Texto>
A ideia é que as famílias possam beneficiar das competências domésticas e da sabedoria de mulheres idosas e, ao mesmo tempo, evitar que estas vivam isoladas.

“Atualmente, 100 mulheres, com idades entre os 60 e os 94 anos, estão a utilizar as suas competências de trabalho doméstico adquiridas ao longo dos anos, bem como a sabedoria e a experiência que só uma avó tem”, refere o site da empresa Client Partners.

O serviço é aconselhado para quem tem muitas necessidades em casa. Um dos principais focos são os pais que precisam de ajuda para cuidar dos filhos em horários específicos, ou então de conselhos sobre como melhor educá-los. Mas também são apresentadas várias outras possibilidades, como obter ajuda para melhorar a relação com a sogra, aprender a costurar, preparar rituais tradicionais ou preencher o vazio deixado pela morte de uma mãe ou avó.

Dados fornecidos>
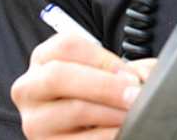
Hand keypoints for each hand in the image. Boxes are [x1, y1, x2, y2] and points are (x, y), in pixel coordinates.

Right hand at [9, 32, 154, 139]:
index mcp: (44, 58)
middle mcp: (29, 87)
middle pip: (60, 76)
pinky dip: (108, 136)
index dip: (103, 59)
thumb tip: (146, 78)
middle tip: (136, 95)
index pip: (67, 46)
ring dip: (112, 113)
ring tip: (133, 114)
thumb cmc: (96, 92)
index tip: (130, 74)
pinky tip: (122, 132)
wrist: (84, 127)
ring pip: (73, 111)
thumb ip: (126, 68)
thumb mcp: (105, 72)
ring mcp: (34, 120)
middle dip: (105, 86)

Enunciado A> Indique se cada afirmação está de acordo com o texto sobre o serviço de mulheres idosas, com sim ou não, e cite as palavras do texto que o determinam: (i) as mulheres que prestam o serviço têm entre 60 e 94 anos; (ii) o serviço destina-se apenas a pais que precisam de ajuda com os filhos; (iii) pretende-se também evitar que as mulheres idosas vivam isoladas.
Enunciado B> Reproduza, sem alterações, tudo o que vai de "A ideia é que" até "estas vivam isoladas." no texto sobre o serviço de mulheres idosas.

Resposta final A>
(i) Sim: "com idades entre os 60 e os 94 anos".
(ii) Não: "Mas também são apresentadas várias outras possibilidades".
(iii) Sim: "evitar que estas vivam isoladas".

Resposta final B>
A ideia é que as famílias possam beneficiar das competências domésticas e da sabedoria de mulheres idosas e, ao mesmo tempo, evitar que estas vivam isoladas.